Here on SO I still don't have the privilege to comment (though I have at math.se) so this is actually a reply to Timo's post on diamond angles.
The whole concept of diamond angles based on the L1 norm is most interesting and if it were merely a comparison of which vector has a greater/lesser w.r.t. the positive X axis it would be sufficient.
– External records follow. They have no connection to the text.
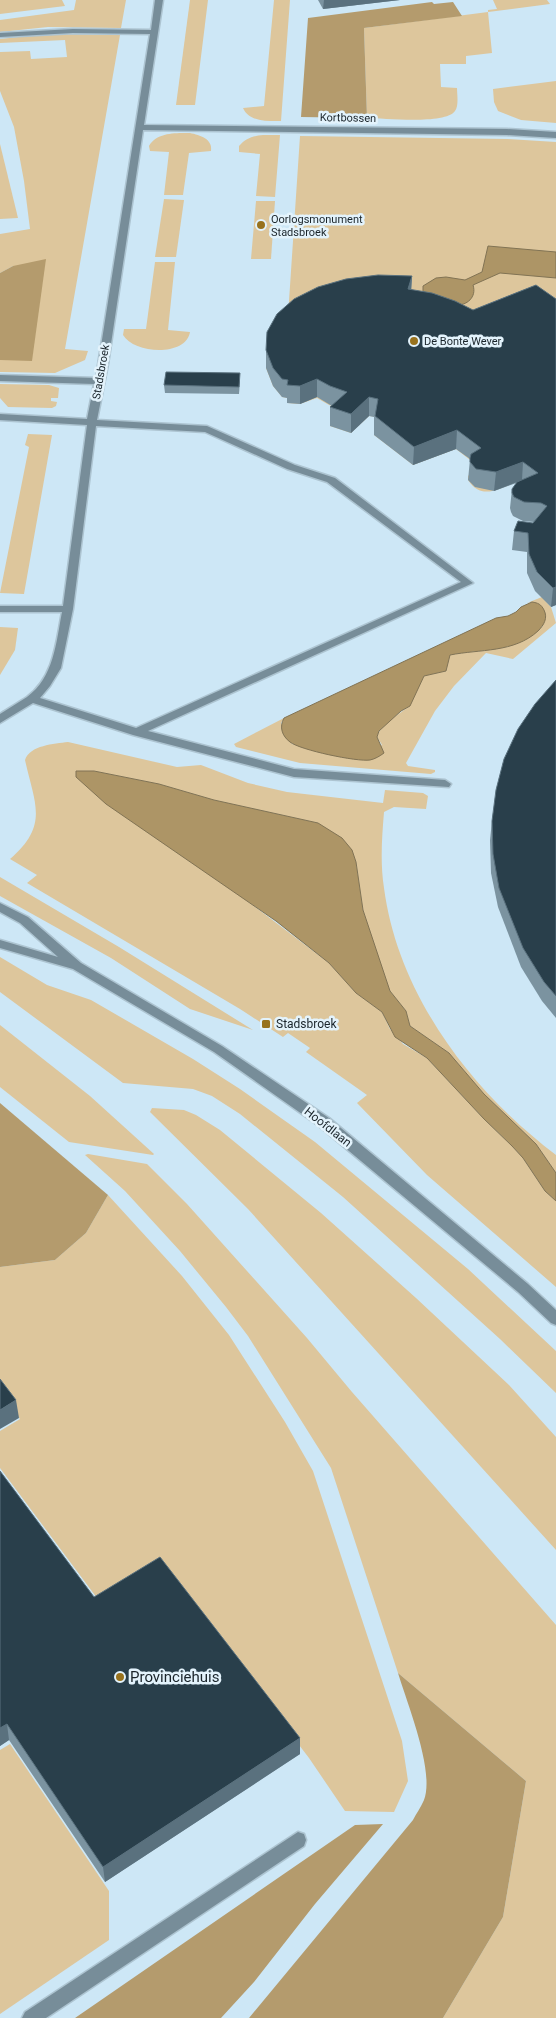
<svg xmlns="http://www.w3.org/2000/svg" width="556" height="2018" viewBox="0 0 556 2018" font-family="Roboto,sans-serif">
<rect width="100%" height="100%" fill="#cde7f6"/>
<g fill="#ddc69c">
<polygon points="0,0 62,0 65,6 0,14"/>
<polygon points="76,0 126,0 121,28 48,27 0,32 0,20 74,10"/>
<polygon points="190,0 208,0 195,105 176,105"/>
<path d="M274 0H290L281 121C268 121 249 122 243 108L264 106Z"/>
<path d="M493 0H547L550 4 488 12 492 53 466 56V64H440L441 87 457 88C457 95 459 105 455 111 445 125 384 118 367 118L364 28 488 12V10L497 9Z"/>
<polygon points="46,34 120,35 65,349 88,351 85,360 55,373 0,372 0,360 32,360 13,266 0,273 0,234 30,229 24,181 14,127 0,91 0,52 30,51 31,59 67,57 65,40 0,43 0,39"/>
<polygon points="556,81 556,123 521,120 498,111 494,102 493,89"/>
<path d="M190 133C200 135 213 139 211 151L189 153 183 195H164L169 152 150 151 149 146C157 132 176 133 190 133Z"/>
<path d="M263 135H280L275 197 256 196 260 154 239 152V146C246 138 253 136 263 135Z"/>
<path d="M300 136 508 139 556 142V483C545 482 534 480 524 481 506 482 484 505 468 480V476L479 467 456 449 413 465 374 435 377 417 369 416 351 433 330 426 346 410 329 405 317 398 300 404 287 403 288 398 282 397 273 386 266 368 267 350 288 316Z"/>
<polygon points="0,144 18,218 0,219"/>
<polygon points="164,199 184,200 176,257 155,257"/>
<polygon points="256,201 275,201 271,259 251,259"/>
<path d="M155 262H175L168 330 190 332C186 357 134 354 123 335L124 329H146Z"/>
<polygon points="0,384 49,385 59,388 58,398 51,398 51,401 57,402 56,406 52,408 8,407 0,398"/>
<polygon points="28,434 52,435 24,594 0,593 29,447 25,445"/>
<path d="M542 597 551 607 556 623 513 659 486 653 454 686 435 711 406 763 408 766 435 770V772L431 774 300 763 236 747 234 744 284 718 281 723 292 744 341 757 382 745 377 737C381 724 398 715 408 707 412 703 419 683 424 676L446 671 449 655C487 648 513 654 543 626L532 602 527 603Z"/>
<polygon points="0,627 18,628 15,650 0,675"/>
<path d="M68 742 177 767 201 765 248 783 287 792 383 803 385 790 423 793 428 796 426 809 394 807 384 812C382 837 380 862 384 888 398 995 472 1092 556 1155V1173L536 1144 484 1094 449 1053 410 1026 406 1011 390 991 382 971 363 910 356 862 318 823 214 800 159 784 94 771H76L329 963 356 993 382 1012 390 1029 403 1044 427 1058 484 1119 512 1146 523 1158 545 1191 556 1201V1287L427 1175 357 1103 367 1095 306 1052 310 1048 288 1033 283 1037 240 1009 27 883 37 875 10 859C49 825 35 805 25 760 30 745 54 744 68 742Z"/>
<polygon points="0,877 119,947 253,1030 190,1009 111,958 0,896"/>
<polygon points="0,957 47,985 91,1000 193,1059 240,1089 315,1142 468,1269 556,1351 556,1393 500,1339 343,1197 240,1114 212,1096 193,1089 123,1083 0,992"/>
<polygon points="0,1025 90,1096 154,1154 153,1155 69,1142 0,1087"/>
<polygon points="152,1108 184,1110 196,1115 220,1130 321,1213 416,1298 509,1385 556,1437 556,1550 248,1209 150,1112"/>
<polygon points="88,1154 147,1164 187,1204 307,1338 352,1392 556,1625 556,2018 443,2018 503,1917 526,1781 398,1673 331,1468 248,1336 226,1307 180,1251 125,1191 85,1155"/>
<polygon points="108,1195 182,1276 229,1335 285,1422 313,1471 402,1741 408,1781 394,1812 345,1811 309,1758 158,1560 97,1598 0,1468 0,1431 20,1419 0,1392 0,1267 55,1260 86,1233"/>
<polygon points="10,1744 109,1891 109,1940 0,2014 0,1750"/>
</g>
<g fill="#b49b6d">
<polygon points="432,2 434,4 453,2 462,16 364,28 367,118 301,117 308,18"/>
<polygon points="46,259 32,361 0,360 0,273 13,266"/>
<polygon points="0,1103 108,1195 86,1233 55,1260 0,1267"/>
<path d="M398 1673 526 1781 503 1917 443 2018H249L413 1820C416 1814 421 1807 424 1800 435 1771 407 1703 398 1673Z"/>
<polygon points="383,1824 315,1904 254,1982 221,2018 75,2018 355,1825"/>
</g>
<g fill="#ad9566" stroke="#817354">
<path d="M488 246 556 252V278L500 273 473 285C477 297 467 306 455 305 445 304 432 297 423 294V286L436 278 446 277 465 280 482 272Z"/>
<path d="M532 602C538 603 541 604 544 610 548 618 544 625 538 631 514 653 480 649 450 655L446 671 424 676 410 706 401 711 379 731 377 737 384 753C380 756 375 759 370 760 357 762 300 750 290 742 282 736 279 727 284 718L496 618 508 616 516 612 521 607Z"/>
<polygon points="76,771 94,771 159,784 214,800 300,819 318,823 342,838 352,850 356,862 363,910 390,991 406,1011 410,1026 449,1053 484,1094 536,1144 556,1173 556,1201 545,1191 523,1158 512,1146 484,1119 427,1058 395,1037 382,1012 356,993 329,963 276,921 106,804 76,777"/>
</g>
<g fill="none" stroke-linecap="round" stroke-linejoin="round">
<g stroke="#adc4d1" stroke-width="3">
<g id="minor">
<path d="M155 0H163L144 125 507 129 556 132V138L507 135 143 130 108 364 97 420 207 426 295 465 335 478 473 583 148 731 294 769 445 780 451 784 449 787 294 777 133 735 33 703 0 723V714C9 708 18 703 27 697 54 677 56 643 62 612H0V606H63L87 425 0 420V414L87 419 94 384 0 381V375L96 378 150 34 73 33 0 37V33L73 29 151 30ZM96 426 205 432 287 469 327 482 461 582 136 728 40 698 50 686 61 668 73 609Z"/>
<polygon points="0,903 28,917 81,963 222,1046 329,1118 528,1284 556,1310 556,1325 551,1323 518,1292 319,1126 214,1052 73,969 0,948 0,940 58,957 20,923 0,912"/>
<polygon points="298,1832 304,1834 306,1840 304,1846 46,2018 22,2018 25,2012"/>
</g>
</g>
<use href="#minor" fill="#778d99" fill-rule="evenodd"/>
</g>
<g fill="#7b93a0">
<polygon points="318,0 400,0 323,9"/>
<polygon points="412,276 411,290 473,310 536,285 556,605 551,607 535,591 527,573 527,552 512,550 514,531 533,523 534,522 523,521 513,516 511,512 510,508 512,489 519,482 494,491 475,487 468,480 470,459 456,449 413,465 374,435 374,417 369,416 351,433 330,426 330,407 332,406 317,397 300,404 287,403 287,398 282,397 273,386 266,368 266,350"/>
<polygon points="240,381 239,394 165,393 164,385"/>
<polygon points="556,680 556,1018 542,1001 521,967 498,907 491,873 490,840 492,821"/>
<polygon points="0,1471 94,1597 300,1738 300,1754 105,1882 9,1740 0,1746"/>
</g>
<g fill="#5a717e">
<polygon points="324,0 400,0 323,9"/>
<polygon points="412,276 411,294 408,289"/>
<polygon points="317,379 317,397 300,404 300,386"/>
<polygon points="369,397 369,416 351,433 351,414"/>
<polygon points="457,430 456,449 413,465 414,447"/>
<polygon points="523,462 522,480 494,491 496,472"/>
<polygon points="556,587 556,605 551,607 553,588"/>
<polygon points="16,1400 19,1418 0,1429 0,1410"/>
<polygon points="7,1724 9,1740 0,1746 0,1728"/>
<polygon points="300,1738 300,1754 105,1882 103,1867"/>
</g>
<g fill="#293f4b" stroke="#5a717e">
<polygon points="378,275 412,276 408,289 432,293 455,301 473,310 536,285 556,299 556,587 553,588 537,572 529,554 528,533 514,531 518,521 533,523 547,506 541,503 524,502 514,497 512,493 512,489 517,482 538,473 523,462 496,472 476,469 470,462 470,458 471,454 481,448 457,430 414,447 375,416 378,399 369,397 351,414 330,407 347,392 330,386 317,379 300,386 287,385 288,380 282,379 273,368 266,350 267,332 277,314 294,299 318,287 346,279"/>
<polygon points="166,372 240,373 239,387 164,385"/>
<polygon points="556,680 556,996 544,982 523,948 499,888 493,854 492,821 496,790 504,759 518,729 535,704"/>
<polygon points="0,1379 16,1400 0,1410"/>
<polygon points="0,1471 94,1597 160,1557 300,1738 103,1867 7,1724 0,1728"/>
</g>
<g fill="#98721d" stroke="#e3f3fc" stroke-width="2">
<circle cx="261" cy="225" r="5"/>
<circle cx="414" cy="341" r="5"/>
<rect x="261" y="1019" width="10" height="10" rx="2.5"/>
<circle cx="120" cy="1677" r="5"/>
</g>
<g text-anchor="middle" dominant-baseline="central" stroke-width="5" stroke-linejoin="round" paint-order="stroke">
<g font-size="11" fill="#1a242a" stroke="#e3f3fc">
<text transform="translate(348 118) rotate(1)">Kortbossen</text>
<text transform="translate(101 372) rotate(-80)">Stadsbroek</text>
</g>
<g font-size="11" fill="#1a242a" stroke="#e3f3fc" text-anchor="start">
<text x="271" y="219">Oorlogsmonument<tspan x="271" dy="13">Stadsbroek</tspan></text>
<text x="424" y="341">De Bonte Wever</text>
</g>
<g font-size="12" fill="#1a242a" stroke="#e3f3fc" text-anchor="start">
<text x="276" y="1024">Stadsbroek</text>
</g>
<g font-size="12" fill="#1a242a" stroke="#e3f3fc">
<text transform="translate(328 1127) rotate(38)">Hoofdlaan</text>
</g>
<g font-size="15" fill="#1a242a" stroke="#e3f3fc" text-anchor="start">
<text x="130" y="1677">Provinciehuis</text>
</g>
</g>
</svg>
However, the OP did mention angle between two generic vectors, and I presume the OP wants to compare it to some tolerance for finding smoothness/corner status or sth like that, but unfortunately, it seems that with only the formulae provided on jsperf.com or freesteel.co.uk (links above) it seems it is not possible to do this using diamond angles.
Observe the following output from my Asymptote implementation of the formulae:
Vectors : 50,20 and -40,40
Angle diff found by acos : 113.199
Diff of angles found by atan2 : 113.199
Diamond minus diamond : 1.21429
Convert that to degrees : 105.255
Rotate same vectors by 30 deg.
Vectors : 33.3013,42.3205 and -54.641,14.641
Angle diff found by acos : 113.199
Diff of angles found by atan2 : 113.199
Diamond minus diamond : 1.22904
Convert that to degrees : 106.546
Rotate same vectors by 30 deg.
Vectors : 7.67949,53.3013 and -54.641,-14.641
Angle diff found by acos : 113.199
Diff of angles found by atan2 : 113.199
Diamond minus diamond : 1.33726
Convert that to degrees : 116.971
So the point is you can't do diamond(alpha)-diamond(beta) and compare it to some tolerance unlike you can do with the output of atan2. If all you want to do is diamond(alpha)>diamond(beta) then I suppose diamond is fine.
The cross product is proportional to the angle between two vectors, and when the vectors are normalized and the angle is small the cross product is very close to the actual angle in radians due to the small angle approximation.
specifically:
I1Q2-I2Q1 is proportional to the angle between I1Q1 and I2Q2.
The solution would be trivial if the vectors were defined/stored using polar coordinates instead of cartesian coordinates (or, 'as well as' using cartesian coordinates).
dot product of two vectors (x1, y1) and (x2, y2) is
x1 * x2 + y1 * y2
and is equivilent to the product of the lengths of the two vectors times the cosine of the angle between them.
So if you normalize the two vectors first (divide the coordinates by the length)
Where length of V1 L1 = sqrt(x1^2 + y1^2),
and length of V2 L2 = sqrt(x2^2 + y2^2),
Then normalized vectors are
(x1/L1, y1/L1), and (x2/L2, y2/L2),
And dot product of normalized vectors (which is the same as the cosine of angle between the vectors) would be
(x1*x2 + y1*y2)
-----------------
(L1*L2)
of course this may be just as computationally difficult as calculating the cosine
if you need to compute the square root, then consider using the invsqrt hack.
acos((x1*x2 + y1*y2) * invsqrt((x1*x1+y1*y1)*(x2*x2+y2*y2)));
The dot product might work in your case. It's not proportional to the angle, but "related".